# WHAT TO PRODUCE
Put every line of the data below into a numbered list, omitting blank lines and leaving the pictures out of your answer.

# DATA EXTRACT
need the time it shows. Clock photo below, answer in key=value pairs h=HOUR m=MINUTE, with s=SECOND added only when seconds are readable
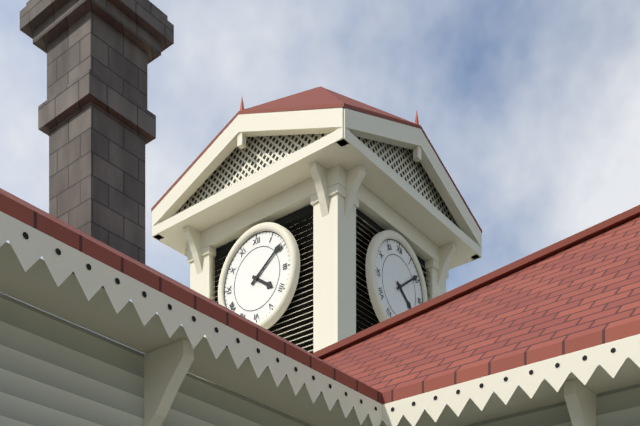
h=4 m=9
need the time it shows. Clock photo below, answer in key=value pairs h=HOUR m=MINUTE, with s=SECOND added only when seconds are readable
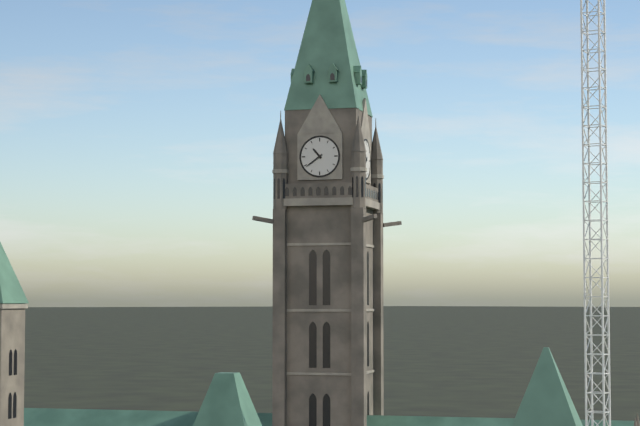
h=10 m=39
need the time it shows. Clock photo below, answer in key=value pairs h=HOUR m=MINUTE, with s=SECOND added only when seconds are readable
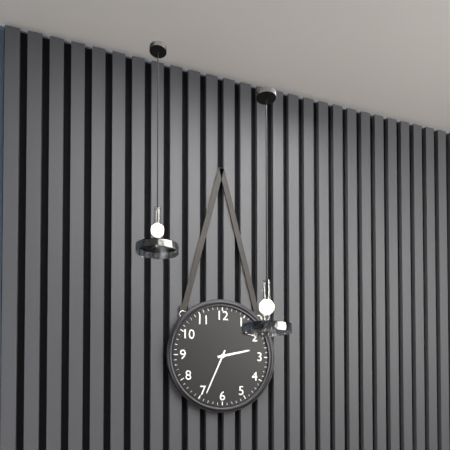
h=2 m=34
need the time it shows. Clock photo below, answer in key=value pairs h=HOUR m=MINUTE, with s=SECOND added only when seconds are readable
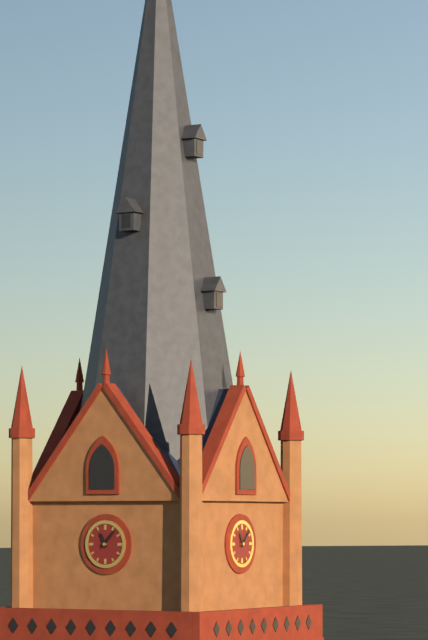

# ANSWER FOR THE TASK
1. need the time it shows. Clock photo below, answer in key=value pairs h=HOUR m=MINUTE, with s=SECOND added only when seconds are readable
2. h=4 m=9
3. need the time it shows. Clock photo below, answer in key=value pairs h=HOUR m=MINUTE, with s=SECOND added only when seconds are readable
4. h=10 m=39
5. need the time it shows. Clock photo below, answer in key=value pairs h=HOUR m=MINUTE, with s=SECOND added only when seconds are readable
6. h=2 m=34
7. need the time it shows. Clock photo below, answer in key=value pairs h=HOUR m=MINUTE, with s=SECOND added only when seconds are readable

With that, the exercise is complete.